NEW YORK (TheStreet) -- While industry executives protest, it's becoming clear payday loans are a financial burden on regular Americans.
The Consumer Financial Protection Bureau has been particularly aggressive in alerting consumers to the dangers of payday loans, including saying in a report out last week that:
- More than 80% of payday loans are rolled over or followed by another loan within 14 days.
- Half of all loans are in a sequence at least 10 loans long.
- Consumers are having a tough time playing "catchup" with their loans. Few borrowers amortize, or have reductions in principal amounts, between the first and last loan of a loan sequence.
- The more loans you take, the harder it is to stay above water. According to the agency, payday loan size is more likely to go up in longer loan sequences, and principal increases are associated with higher default rates.
- Monthly borrowers are disproportionately likely to stay in debt for 11 months or longer.

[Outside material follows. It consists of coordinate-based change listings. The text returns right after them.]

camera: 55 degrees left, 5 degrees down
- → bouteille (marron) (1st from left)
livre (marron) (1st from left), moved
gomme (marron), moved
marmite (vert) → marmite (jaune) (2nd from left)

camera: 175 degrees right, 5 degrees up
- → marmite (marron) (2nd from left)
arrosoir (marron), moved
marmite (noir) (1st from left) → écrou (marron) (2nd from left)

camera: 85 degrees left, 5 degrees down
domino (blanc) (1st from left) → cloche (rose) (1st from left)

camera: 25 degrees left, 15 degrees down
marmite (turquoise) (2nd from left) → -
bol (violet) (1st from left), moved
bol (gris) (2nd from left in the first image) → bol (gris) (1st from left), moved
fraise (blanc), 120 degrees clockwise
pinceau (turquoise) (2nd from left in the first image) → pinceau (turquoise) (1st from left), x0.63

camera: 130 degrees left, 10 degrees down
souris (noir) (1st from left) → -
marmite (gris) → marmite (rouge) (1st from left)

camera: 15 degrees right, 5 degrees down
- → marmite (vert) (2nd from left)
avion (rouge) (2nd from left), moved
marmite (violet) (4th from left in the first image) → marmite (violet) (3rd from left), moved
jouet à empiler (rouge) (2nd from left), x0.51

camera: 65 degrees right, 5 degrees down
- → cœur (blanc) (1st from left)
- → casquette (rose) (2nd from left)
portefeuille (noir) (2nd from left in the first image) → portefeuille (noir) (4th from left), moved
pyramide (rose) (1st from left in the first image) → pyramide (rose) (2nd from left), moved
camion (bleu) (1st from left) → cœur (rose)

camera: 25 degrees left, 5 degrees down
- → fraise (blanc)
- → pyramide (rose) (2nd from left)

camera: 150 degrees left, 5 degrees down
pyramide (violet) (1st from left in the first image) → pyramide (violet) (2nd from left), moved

Overall, the CFPB reports that the average payday loan consumer remains in debt to a loan provider for 196 days -- more than half the calendar year.
That represents a big burden for payday loan recipients, who often pay up to 521% interest for a typical two-week payday loan, according to the Center for Responsible Lending.
"Repeat borrowing is a symptom of a borrower's fundamental inability to repay a payday loan," says Tom Feltner, director of financial services at the Consumer Federation of America. "Regardless of the term or structure of a payday loan, if back-to-back usage is frequent and lenders direct access to a bank account, borrowers are at risk. Ability to repay, not the ability to collect, should be the standard going forward."